Imaginar el futuro es sencillo cuando el tema es uno mismo. En el futuro, Toscana estará en un pozo o en una urna. Si fuera creyente me imaginaría en un emocionante infierno, dichoso por haber evitado la aburridísima eternidad de pasarla contemplando a dios. “Oye, diosito, ¿puedo leer un libro?” “No, güey, tú nomás contémplame”. Pero como no soy creyente, pienso lo mismo que aquellos sabios que aseguraban que para el muerto todo es igual que antes de haber nacido.
En un taller me contarían los cuatro ques de la frase anterior.
Me alcancé a criar en una generación con más certezas que incertidumbres, pues desde niños memorizábamos con voz engolada que éramos arquitectos de nuestro propio destino, y si extraíamos la miel o la hiel de las cosas, era porque en ellas habíamos puesto hiel o mieles sabrosas. Se sabía que al plantar rosales, se cosechaban siempre rosas.

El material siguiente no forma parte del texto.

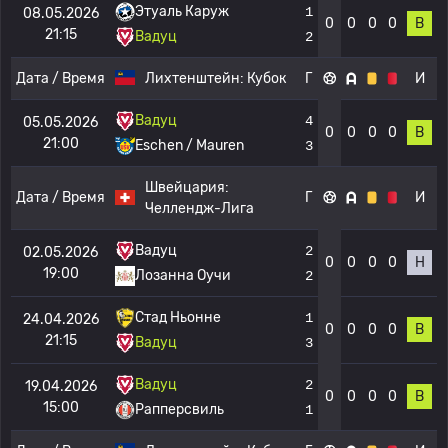
Этуаль Каруж
1
08.05.2026
0
0
0
0
В
21:15
Вадуц
2
Дата / Время
Лихтенштейн:
Кубок
Г
И
Вадуц
4
05.05.2026
0
0
0
0
В
21:00
Eschen / Mauren
3
Швейцария:
Дата / Время
Г
И
Челлендж-Лига
Вадуц
2
02.05.2026
0
0
0
0
Н
19:00
Лозанна Оучи
2
Стад Ньонне
1
24.04.2026
0
0
0
0
В
21:15
Вадуц
3
Вадуц
2
19.04.2026
0
0
0
0
В
15:00
Рапперсвиль
1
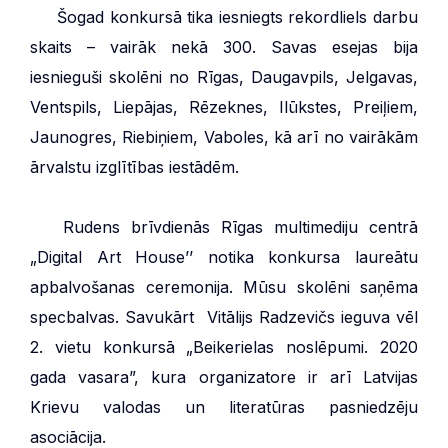
***
Šogad konkursā tika iesniegts rekordliels darbu
skaits – vairāk nekā 300. Savas esejas bija
iesnieguši skolēni no Rīgas, Daugavpils, Jelgavas,
Ventspils, Liepājas, Rēzeknes, Ilūkstes, Preiļiem,
Jaunogres, Riebiņiem, Vaboles, kā arī no vairākām
ārvalstu izglītības iestādēm.
***
Rudens brīvdienās Rīgas multimediju centrā
„Digital Art House’’ notika konkursa laureātu
apbalvošanas ceremonija. Mūsu skolēni saņēma
specbalvas. Savukārt Vitālijs Radzevičs ieguva vēl
2. vietu konkursā „Beikerielas noslēpumi. 2020
gada vasara”, kura organizatore ir arī Latvijas
Krievu valodas un literatūras pasniedzēju
asociācija.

Salvo por el temor de una guerra nuclear, en aquel entonces el mundo era optimista en cuanto al futuro: los autos levitarían, no existiría la pobreza ni el hambre, viajaríamos todos al espacio, los corazones artificiales funcionarían mejor que los naturales, aprenderíamos a usar más y mejor el cerebro; había confianza e interés por las ciencia y la educación. Era la continuación de un optimismo que había surgido desde finales del siglo diecinueve.

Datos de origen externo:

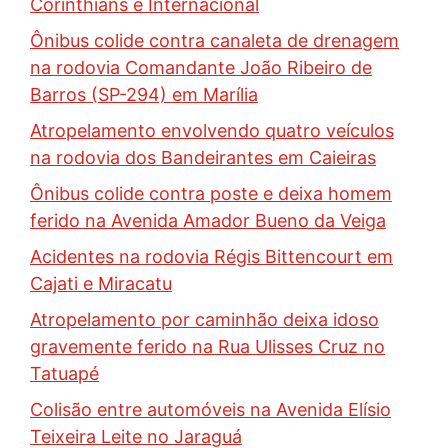
Corinthians e Internacional
Ônibus colide contra canaleta de drenagem
na rodovia Comandante João Ribeiro de
Barros (SP-294) em Marília
Atropelamento envolvendo quatro veículos
na rodovia dos Bandeirantes em Caieiras
Ônibus colide contra poste e deixa homem
ferido na Avenida Amador Bueno da Veiga
Acidentes na rodovia Régis Bittencourt em
Cajati e Miracatu
Atropelamento por caminhão deixa idoso
gravemente ferido na Rua Ulisses Cruz no
Tatuapé
Colisão entre automóveis na Avenida Elísio
Teixeira Leite no Jaraguá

En aquel entonces, por el dedo de Chéjov se escribió: “Nuestro objetivo debe ser estudiar y estudiar, procurar acopiar el mayor número de conocimientos posible porque las corrientes sociales serias están allí donde se encuentran los conocimientos, y la felicidad de la humanidad del futuro sólo puede residir en el conocimiento. ¡Brindo por la ciencia!”.
Y sí, la ciencia avanzó, avanzó mucho, mas para los años setenta ya se iba cambiando el optimismo por pesimismo. Quizá se pueda marcar como génesis el famoso libro El shock del futuro, de Alvin Toffler, que veía en la velocidad del cambio tecnológico una ruta a la deshumanización, hacia ese lugar común de la ciencia ficción con seres perfectos, pero que no sabían amar.

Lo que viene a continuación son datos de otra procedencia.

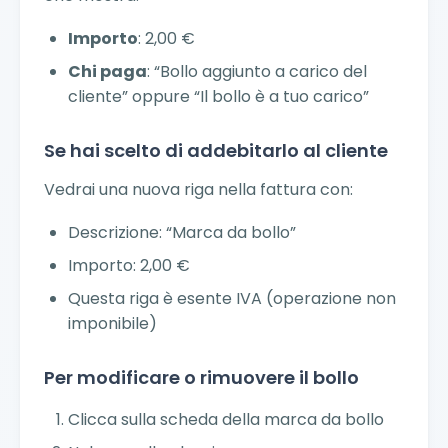
Importo
: 2,00 €
Chi paga
: “Bollo aggiunto a carico del
cliente” oppure “Il bollo è a tuo carico”
Se hai scelto di addebitarlo al cliente
Vedrai una nuova riga nella fattura con:
Descrizione: “Marca da bollo”
Importo: 2,00 €
Questa riga è esente IVA (operazione non
imponibile)
Per modificare o rimuovere il bollo
Clicca sulla scheda della marca da bollo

Hoy prevalece el pesimismo. Antes del virus ya había pesimismo mezclado con una buena dosis de deshumanización. Un espíritu de homo homini lupus.
No puedo imaginar el futuro del mundo porque para eso habría que convivir con él, y hace tiempo que me divorcié del mundo. Yo no lo sé de cierto, pero intuyo que la gente se aburre y busca que la entretengan; se inventa quehaceres en vidas ajenas, se adhiere a cualquier activismo de dos teclazos y juega al e-Torquemada.
Apenas presagio lo obvio: el virus se irá un día, y la rutina pillará a casi todos más pobres, más viejos, menos ilustrados y menos libres. Con su pan se lo coman.